**Page extract:**
___
PAUL ROBESON
Different families react differently to current events, especially my progressive one in 1949, for example.
On one visit with Westchester friends whose kids were my age (9) we sat in the livingroom listening to the radio on the afternoon a Paul Robeson concert in Peekskill, NY, was attacked by mobs. He had been called before HUAC (House Un-American Activities Committee), who only four days earlier had questioned Jackie Robinson in their attempt to link anti-racism with 'communist subversion.' Under severe pressure, Jackie distanced himself from Paul and repudiated communists in a statement he regretted and apologized for years later. People's Artists, a progressive NYC theatrical agency, had scheduled a concert for Robeson Aug. 27, 1949. The Peekskill Evening Star whipped the town into a frenzy with anti-communist hysteria, inciting the Regional Veterans Council, The Veterans of Foreign Wars, The American Legion and The Catholic High School to violently sabotage the performance. A dozen people were sent to the hospital while police looked on and did nothing. All but the left-wing press blamed the violence on 'the communists,' and Gov. Dewey refused to comment. The concert was rescheduled for Sept. 4. The Fur & Leather Workers Union, the United Electrical Workers and the Longshoremen sent their members to act as bodyguards. They circled Robeson and the audience, forming a human shield.
___
**Tasks to perform:**
(a) In the Paul Robeson passage, to what date was the Peekskill concert rescheduled?
(b) Carry on the Paul Robeson passage from its final sentence.
The rows that follow have no role here.

**Stored data:**
___
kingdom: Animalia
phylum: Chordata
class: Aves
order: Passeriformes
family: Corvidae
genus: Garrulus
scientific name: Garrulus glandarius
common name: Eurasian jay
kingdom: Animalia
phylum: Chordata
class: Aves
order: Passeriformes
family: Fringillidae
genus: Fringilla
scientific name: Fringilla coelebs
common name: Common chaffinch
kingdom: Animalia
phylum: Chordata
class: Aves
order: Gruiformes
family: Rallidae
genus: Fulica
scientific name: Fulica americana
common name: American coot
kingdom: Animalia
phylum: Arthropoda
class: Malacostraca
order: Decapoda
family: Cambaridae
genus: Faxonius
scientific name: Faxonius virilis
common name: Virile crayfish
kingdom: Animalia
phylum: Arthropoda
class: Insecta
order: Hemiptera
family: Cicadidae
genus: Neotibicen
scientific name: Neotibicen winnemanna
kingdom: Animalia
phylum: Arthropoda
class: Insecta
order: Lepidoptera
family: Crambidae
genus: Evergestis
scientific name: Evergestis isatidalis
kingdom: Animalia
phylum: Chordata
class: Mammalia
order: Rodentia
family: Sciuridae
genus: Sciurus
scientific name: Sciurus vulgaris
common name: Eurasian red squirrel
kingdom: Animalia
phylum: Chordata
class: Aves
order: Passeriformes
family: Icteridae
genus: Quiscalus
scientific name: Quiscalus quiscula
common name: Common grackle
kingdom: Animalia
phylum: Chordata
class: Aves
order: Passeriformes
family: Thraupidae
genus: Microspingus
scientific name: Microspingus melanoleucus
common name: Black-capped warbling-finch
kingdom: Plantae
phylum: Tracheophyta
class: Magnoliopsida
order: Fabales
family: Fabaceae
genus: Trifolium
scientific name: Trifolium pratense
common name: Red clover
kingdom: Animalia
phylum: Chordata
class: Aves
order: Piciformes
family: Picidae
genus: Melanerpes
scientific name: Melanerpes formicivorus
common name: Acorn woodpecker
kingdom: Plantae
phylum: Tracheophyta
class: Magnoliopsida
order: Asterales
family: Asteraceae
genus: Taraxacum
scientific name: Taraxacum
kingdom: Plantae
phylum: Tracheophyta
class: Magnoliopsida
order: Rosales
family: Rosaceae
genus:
___
**Answers to the problems:**
(a) Sept. 4

(b)
When Robeson sang 'Old Man River,' the song he had made famous on Broadway in Show Boat, the great man changed the lyric, 'I'm tired of livin' and 'feared of dyin'' to 'I must keep fightin' until I'm dyin'.'
This time the police and State Troopers joined in on the ambush after the show, preventing people from reaching their automobiles, which were vandalized, or buses which were overturned. Veterans and Catholic High School kids lined the road from the concert site shouting racist and anti-Semitic slogans and throwing rocks at the cars. This time they sent 150 people to the hospital. Our friend Fran was driving away from the concert when a rock smashed through a window of the van in which she and her four-year-old daughter were riding. She remembers sitting in the back seat and picking slivers of glass from the driver's neck while dropping pieces of chewing gum on the floor in a desperately improvised game to keep little Sally busy and away from the windows. 'I could see the troopers standing back, doing nothing,' she said.
Embattled caravans made their way back to the city and to Harlem, where the whole community—far less vulnerable to anti-communist hysteria—came out in a massive welcome with food, shelter and medical care. Grounded in daily political experience, Harlem residents recognized racism when they saw it, unlike a majority of white Americans oblivious to their country's racist track record from earliest kidnapping and slavery up through the current litter of congressional Dixiecrats who routinely coupled 'nigger-lovin'' with 'commie' in their diatribes. Few living above 125th Street took seriously the President's 1948 Executive Order banning 'Communists, Fascists and totalitarians' from public life.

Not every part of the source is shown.